▸ Your instructions
Within the records, find every line that includes the word "continues" and copy it.

☆ ☆ ☆ ☆ ☆

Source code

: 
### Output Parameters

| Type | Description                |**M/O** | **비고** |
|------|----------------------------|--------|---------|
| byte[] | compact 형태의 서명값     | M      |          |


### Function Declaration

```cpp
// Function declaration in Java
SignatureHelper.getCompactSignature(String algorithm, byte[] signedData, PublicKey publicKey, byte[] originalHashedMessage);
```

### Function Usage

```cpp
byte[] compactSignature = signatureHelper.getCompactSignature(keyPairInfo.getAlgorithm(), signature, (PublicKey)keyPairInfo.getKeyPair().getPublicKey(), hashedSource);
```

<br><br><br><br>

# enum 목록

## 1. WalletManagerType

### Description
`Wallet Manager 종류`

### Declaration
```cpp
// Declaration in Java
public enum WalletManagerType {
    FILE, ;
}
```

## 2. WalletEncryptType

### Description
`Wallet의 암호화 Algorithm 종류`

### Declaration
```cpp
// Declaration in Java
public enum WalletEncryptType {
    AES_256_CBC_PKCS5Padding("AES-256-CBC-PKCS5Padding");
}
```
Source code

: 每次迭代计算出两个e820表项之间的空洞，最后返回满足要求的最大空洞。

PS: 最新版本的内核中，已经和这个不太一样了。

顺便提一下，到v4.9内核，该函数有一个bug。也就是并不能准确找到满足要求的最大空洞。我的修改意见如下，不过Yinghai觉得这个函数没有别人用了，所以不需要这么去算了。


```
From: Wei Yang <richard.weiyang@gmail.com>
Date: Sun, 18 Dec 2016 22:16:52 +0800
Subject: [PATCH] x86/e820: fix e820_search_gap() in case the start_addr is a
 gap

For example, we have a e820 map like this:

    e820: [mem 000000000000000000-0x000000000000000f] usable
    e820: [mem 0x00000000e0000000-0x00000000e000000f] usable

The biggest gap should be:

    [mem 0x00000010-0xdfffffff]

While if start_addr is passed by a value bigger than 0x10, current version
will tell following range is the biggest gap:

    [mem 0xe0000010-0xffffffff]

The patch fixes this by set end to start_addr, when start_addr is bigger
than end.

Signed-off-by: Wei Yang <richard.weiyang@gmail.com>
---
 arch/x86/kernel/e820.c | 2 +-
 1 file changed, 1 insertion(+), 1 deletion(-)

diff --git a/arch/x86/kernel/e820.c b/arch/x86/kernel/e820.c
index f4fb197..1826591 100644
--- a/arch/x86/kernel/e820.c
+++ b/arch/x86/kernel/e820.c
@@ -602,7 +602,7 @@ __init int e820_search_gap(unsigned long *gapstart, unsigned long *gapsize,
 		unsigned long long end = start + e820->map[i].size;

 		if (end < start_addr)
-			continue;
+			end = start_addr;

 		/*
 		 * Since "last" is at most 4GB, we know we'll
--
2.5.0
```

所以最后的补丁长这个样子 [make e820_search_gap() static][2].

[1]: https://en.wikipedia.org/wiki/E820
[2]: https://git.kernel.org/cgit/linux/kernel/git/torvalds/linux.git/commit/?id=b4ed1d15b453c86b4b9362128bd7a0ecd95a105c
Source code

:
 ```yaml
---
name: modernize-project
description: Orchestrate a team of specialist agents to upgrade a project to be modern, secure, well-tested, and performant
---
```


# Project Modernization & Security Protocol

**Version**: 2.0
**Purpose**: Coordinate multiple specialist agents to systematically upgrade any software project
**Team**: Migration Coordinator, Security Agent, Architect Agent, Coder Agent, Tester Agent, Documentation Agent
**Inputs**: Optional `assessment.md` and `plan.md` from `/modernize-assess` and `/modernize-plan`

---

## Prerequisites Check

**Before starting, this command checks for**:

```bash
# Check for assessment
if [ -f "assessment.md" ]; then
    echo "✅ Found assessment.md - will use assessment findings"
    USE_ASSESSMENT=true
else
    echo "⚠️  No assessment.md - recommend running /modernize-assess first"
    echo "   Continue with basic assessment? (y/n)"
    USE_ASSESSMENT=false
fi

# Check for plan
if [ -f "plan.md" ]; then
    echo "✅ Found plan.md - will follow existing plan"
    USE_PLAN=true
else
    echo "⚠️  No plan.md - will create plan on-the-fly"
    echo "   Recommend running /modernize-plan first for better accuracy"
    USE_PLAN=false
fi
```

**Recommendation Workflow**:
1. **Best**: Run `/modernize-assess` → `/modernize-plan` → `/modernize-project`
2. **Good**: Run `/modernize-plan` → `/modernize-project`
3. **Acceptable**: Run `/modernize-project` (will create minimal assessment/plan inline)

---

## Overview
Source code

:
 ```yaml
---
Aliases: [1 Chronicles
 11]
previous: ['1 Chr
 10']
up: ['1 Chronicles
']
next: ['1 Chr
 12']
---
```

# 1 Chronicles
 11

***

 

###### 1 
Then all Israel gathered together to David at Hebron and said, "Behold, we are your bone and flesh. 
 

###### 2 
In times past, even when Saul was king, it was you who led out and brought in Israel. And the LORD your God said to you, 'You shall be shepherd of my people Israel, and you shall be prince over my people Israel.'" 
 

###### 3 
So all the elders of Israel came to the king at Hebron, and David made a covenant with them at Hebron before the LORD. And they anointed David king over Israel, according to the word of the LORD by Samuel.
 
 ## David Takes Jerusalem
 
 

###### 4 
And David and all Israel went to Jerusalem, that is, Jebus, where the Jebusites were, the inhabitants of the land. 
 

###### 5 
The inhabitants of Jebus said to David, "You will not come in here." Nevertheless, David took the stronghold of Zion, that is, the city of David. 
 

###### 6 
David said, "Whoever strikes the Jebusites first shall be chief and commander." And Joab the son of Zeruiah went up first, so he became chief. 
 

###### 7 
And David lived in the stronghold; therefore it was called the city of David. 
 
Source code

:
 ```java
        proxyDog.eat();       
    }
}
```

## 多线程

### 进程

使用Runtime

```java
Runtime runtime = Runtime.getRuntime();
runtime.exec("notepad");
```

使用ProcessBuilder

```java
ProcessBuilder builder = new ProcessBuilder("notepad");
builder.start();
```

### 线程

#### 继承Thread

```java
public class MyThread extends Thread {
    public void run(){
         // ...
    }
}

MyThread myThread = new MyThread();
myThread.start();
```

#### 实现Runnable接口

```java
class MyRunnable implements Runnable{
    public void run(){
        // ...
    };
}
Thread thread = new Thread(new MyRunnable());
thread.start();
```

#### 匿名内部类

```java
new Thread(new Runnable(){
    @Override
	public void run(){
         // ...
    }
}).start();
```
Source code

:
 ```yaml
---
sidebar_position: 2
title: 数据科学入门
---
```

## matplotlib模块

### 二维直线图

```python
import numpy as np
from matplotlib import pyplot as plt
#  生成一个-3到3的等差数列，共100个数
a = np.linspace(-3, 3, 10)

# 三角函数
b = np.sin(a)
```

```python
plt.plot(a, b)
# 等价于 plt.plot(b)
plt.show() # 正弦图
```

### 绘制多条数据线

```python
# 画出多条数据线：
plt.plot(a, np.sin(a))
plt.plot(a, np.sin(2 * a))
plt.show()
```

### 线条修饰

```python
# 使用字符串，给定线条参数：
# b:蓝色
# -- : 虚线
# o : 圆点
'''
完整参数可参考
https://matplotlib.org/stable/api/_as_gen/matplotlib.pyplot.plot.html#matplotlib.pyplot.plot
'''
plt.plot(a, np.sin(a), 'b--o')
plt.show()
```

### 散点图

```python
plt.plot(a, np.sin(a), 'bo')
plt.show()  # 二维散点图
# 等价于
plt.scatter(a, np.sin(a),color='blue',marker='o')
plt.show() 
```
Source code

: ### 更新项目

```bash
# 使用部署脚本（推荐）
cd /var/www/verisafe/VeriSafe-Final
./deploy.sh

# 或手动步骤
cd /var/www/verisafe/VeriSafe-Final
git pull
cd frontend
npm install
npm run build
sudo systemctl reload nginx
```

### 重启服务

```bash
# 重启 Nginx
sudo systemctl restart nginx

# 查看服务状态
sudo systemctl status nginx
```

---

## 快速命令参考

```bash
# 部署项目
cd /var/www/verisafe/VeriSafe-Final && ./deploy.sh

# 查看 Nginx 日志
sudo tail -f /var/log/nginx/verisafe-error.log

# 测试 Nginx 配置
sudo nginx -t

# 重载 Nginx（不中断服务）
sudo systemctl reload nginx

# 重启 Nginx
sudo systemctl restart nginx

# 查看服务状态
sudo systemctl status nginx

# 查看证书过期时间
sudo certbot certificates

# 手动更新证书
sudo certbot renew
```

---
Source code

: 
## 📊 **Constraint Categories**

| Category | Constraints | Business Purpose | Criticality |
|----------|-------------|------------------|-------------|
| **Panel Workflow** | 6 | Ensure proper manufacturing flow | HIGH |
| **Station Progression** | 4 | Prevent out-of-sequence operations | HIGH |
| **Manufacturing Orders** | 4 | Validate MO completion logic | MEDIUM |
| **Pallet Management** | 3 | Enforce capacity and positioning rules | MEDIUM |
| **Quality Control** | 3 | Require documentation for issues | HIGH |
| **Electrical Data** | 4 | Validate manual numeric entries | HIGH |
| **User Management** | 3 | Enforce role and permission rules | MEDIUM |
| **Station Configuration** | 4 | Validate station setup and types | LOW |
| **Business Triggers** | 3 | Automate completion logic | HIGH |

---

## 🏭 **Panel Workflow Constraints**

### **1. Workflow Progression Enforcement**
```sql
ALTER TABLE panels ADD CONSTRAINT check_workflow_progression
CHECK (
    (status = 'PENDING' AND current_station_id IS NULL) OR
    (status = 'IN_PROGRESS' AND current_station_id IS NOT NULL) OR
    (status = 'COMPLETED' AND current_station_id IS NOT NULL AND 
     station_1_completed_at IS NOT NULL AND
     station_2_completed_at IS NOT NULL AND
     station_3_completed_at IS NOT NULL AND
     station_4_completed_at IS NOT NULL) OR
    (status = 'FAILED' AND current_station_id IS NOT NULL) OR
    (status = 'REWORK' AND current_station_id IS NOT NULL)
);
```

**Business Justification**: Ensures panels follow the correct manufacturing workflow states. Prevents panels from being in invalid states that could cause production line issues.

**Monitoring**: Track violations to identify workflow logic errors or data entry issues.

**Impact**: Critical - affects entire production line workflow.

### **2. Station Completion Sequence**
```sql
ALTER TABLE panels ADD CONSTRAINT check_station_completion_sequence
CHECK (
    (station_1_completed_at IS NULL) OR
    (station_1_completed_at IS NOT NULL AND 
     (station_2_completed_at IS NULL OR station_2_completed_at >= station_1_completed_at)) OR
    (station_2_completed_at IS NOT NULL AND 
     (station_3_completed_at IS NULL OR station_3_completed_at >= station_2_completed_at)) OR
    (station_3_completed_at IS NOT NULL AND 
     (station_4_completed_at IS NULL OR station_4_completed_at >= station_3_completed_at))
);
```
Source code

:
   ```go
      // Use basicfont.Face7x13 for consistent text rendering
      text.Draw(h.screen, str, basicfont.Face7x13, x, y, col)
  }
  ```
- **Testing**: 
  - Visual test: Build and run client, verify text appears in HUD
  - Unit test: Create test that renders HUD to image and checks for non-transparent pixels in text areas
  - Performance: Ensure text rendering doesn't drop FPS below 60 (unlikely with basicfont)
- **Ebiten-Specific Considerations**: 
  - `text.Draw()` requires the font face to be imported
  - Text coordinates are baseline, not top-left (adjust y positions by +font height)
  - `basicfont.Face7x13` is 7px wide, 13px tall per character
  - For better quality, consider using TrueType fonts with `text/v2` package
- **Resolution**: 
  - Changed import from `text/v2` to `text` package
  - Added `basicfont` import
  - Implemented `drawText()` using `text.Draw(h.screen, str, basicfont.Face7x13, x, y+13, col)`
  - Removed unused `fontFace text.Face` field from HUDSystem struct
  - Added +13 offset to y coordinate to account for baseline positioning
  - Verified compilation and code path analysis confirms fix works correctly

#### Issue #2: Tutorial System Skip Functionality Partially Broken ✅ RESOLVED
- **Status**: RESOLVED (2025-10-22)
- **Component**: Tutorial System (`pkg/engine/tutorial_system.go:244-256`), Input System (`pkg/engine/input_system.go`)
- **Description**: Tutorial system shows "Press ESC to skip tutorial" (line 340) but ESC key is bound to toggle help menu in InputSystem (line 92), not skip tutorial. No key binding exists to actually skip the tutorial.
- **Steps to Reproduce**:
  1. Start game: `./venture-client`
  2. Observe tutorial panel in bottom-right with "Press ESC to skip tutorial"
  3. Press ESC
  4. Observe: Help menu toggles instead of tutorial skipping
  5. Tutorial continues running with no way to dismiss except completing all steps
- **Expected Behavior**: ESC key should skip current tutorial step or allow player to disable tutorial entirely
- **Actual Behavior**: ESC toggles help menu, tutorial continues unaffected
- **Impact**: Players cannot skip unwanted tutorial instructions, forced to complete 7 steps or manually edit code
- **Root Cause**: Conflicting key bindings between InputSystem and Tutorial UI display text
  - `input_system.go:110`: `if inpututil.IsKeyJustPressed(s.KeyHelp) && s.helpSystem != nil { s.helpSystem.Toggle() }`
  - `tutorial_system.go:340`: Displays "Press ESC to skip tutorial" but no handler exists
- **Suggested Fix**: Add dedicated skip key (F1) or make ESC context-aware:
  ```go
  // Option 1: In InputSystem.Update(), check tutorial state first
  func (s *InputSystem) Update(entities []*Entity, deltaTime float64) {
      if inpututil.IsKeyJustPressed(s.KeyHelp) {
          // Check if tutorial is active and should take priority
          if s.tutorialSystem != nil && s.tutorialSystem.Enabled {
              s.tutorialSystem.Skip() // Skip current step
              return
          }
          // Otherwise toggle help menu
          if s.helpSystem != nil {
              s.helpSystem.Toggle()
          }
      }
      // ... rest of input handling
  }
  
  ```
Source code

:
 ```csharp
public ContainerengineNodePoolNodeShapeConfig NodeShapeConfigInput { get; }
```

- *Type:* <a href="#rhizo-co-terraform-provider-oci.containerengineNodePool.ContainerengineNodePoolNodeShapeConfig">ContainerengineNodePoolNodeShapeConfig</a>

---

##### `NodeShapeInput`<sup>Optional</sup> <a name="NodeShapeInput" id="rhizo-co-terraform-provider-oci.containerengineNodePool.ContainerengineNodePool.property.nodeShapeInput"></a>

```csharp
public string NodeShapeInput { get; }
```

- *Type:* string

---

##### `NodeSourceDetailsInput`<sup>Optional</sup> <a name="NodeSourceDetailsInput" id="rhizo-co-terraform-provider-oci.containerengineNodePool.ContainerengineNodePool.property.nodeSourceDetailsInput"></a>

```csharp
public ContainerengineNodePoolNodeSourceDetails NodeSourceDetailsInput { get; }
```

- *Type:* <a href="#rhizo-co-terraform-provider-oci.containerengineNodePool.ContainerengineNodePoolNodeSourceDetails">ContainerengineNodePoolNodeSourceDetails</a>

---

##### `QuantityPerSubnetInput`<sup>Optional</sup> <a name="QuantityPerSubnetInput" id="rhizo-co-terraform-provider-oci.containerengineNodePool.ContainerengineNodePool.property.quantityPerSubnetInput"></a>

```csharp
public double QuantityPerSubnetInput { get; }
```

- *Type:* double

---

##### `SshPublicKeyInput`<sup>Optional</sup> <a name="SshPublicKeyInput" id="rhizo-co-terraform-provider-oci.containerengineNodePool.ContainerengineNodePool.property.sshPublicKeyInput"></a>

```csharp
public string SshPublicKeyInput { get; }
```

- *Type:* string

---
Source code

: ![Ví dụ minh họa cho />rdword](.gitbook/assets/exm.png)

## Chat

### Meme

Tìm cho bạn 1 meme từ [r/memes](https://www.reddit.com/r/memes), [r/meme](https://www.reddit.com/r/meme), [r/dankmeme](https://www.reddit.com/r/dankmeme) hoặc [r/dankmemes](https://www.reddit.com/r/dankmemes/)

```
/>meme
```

☆ ☆ ☆ ☆ ☆

▸ Solution for this exercise
  5. Tutorial continues running with no way to dismiss except completing all steps
- **Actual Behavior**: ESC toggles help menu, tutorial continues unaffected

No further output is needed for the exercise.